La filière nucléaire offre des emplois durables non délocalisables. Selon le cabinet PwC, un Euro investi dans le nucléaire crée jusqu’à trois fois plus d’emplois que dans le solaire ou l’éolien.
Les perspectives de croissance pour les entreprises de la filière à l’international sont excellentes et pérennes. Les industriels français sont reconnus internationalement, sur un marché en forte croissance, qui compte 415 réacteurs en exploitation, et plus de 60 réacteurs en construction en septembre 2024.
L’ensemble de la filière exporte environ 6 milliards d’euros par an de biens et services.
L’énergie nucléaire renforce la sécurité d’approvisionnement énergétique :
La France importe la quasi-totalité des énergies fossiles qu’elle consomme.

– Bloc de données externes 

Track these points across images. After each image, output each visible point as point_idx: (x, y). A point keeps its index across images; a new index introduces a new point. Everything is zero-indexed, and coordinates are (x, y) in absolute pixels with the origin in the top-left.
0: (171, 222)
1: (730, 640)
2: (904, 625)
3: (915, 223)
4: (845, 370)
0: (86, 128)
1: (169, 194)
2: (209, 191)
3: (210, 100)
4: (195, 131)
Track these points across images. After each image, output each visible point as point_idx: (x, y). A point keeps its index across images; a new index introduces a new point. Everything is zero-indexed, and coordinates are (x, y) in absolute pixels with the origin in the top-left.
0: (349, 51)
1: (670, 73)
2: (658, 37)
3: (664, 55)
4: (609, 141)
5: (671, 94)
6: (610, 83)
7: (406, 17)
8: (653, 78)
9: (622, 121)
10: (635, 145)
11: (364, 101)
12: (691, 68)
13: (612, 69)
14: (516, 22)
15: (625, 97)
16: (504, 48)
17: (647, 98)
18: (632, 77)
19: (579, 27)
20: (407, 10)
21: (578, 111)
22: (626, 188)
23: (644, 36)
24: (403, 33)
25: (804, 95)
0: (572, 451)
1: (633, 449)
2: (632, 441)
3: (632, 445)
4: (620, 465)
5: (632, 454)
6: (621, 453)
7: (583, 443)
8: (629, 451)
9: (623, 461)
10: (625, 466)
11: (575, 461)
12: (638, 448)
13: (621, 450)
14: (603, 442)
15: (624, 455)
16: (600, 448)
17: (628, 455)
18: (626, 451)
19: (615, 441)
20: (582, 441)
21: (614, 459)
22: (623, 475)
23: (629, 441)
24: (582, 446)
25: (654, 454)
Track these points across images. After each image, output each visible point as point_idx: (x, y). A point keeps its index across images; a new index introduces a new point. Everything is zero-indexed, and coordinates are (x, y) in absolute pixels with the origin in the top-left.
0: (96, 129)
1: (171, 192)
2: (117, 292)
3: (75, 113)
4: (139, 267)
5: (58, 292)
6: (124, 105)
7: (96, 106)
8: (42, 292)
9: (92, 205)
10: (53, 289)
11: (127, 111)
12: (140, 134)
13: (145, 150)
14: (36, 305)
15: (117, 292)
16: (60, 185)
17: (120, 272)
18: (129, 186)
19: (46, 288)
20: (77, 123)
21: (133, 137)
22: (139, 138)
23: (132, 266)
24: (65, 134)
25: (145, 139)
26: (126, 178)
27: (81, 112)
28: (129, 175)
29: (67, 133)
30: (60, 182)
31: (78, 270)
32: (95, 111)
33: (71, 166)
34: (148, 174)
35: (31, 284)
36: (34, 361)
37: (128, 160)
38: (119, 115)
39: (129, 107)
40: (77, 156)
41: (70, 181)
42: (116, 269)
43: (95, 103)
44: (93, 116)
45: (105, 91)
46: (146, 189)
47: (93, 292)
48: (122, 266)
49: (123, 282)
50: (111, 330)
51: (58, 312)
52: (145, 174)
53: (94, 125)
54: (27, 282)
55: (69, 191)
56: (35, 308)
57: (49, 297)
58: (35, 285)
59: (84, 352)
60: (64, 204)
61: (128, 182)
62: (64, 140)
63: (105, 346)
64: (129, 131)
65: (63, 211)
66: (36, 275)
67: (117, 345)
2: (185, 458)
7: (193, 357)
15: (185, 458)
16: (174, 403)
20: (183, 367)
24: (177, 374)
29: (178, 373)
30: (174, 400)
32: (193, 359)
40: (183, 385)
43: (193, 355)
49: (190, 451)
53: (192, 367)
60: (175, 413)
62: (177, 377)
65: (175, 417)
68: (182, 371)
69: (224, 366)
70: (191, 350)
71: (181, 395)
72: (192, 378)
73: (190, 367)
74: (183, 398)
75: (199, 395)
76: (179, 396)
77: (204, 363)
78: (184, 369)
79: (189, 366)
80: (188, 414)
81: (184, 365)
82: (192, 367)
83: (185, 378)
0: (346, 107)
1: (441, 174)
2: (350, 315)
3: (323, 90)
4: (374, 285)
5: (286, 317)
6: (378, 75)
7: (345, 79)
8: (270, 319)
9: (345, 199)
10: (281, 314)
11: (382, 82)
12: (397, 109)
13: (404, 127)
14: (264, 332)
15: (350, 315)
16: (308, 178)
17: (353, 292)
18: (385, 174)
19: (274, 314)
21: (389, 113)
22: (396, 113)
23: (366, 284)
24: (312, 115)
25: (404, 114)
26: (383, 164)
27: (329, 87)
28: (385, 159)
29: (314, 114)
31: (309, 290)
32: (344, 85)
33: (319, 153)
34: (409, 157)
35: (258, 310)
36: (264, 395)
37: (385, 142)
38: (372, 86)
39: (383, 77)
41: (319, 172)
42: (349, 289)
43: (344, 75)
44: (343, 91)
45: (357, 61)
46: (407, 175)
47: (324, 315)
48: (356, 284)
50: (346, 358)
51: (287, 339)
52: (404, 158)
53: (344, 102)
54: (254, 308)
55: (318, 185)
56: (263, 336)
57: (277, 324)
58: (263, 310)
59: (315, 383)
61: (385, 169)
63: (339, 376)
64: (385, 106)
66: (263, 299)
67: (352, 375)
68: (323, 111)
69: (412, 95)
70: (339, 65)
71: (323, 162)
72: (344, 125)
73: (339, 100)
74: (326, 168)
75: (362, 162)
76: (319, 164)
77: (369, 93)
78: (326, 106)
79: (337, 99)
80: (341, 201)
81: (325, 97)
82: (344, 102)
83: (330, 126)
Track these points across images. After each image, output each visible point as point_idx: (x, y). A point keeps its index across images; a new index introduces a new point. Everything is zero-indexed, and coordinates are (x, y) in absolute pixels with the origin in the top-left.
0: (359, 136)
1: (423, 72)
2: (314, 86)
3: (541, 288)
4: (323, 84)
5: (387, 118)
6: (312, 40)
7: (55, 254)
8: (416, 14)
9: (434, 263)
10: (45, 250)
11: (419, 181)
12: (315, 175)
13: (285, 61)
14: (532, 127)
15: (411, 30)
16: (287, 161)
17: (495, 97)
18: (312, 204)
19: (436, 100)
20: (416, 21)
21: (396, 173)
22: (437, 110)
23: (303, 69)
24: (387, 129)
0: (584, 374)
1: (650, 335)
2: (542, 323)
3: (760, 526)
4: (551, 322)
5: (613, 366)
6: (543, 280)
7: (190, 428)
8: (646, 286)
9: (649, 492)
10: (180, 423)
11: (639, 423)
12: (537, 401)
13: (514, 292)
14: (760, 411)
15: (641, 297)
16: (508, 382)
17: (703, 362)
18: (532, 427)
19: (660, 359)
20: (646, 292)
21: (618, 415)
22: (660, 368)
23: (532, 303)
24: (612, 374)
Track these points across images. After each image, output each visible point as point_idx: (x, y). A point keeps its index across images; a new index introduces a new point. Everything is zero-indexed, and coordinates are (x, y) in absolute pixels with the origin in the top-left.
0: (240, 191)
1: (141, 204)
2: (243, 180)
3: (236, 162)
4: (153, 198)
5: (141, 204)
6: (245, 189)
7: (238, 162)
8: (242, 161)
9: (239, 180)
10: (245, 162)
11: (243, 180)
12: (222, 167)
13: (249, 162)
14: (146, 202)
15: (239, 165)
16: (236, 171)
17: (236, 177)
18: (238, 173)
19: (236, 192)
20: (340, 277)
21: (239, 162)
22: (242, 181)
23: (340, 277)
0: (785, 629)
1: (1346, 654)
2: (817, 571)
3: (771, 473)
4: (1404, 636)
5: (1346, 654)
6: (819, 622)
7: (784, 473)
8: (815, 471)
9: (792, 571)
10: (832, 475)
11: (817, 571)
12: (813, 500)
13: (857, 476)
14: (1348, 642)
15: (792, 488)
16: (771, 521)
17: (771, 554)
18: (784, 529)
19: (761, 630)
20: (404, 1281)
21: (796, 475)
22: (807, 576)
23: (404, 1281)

En revanche, elle est le pays le plus exportateur d’électricité en Europe, avec un excédent d’environ deux milliards d’euros par an. Si elle devait remplacer l’énergie nucléaire par des centrales à gaz, ses importations augmenteraient encore de 20 à 35 milliards d’euros (Mds€) par an.
L’uranium utilisé pour produire de l’électricité d’origine nucléaire est importé mais il représente moins d’un milliard d’euros, soit moins de 5% du coût de production nucléaire, et environ 0,3 c€/kWh sur les 15 c€/kWh payés par les ménages français. Les coûts de production de l’électricité (5 c€/kWh) ne représentent qu’un tiers du prix de l’électricité, le reste étant composé des coûts de réseau pour un tiers, et de taxes pour le dernier tiers.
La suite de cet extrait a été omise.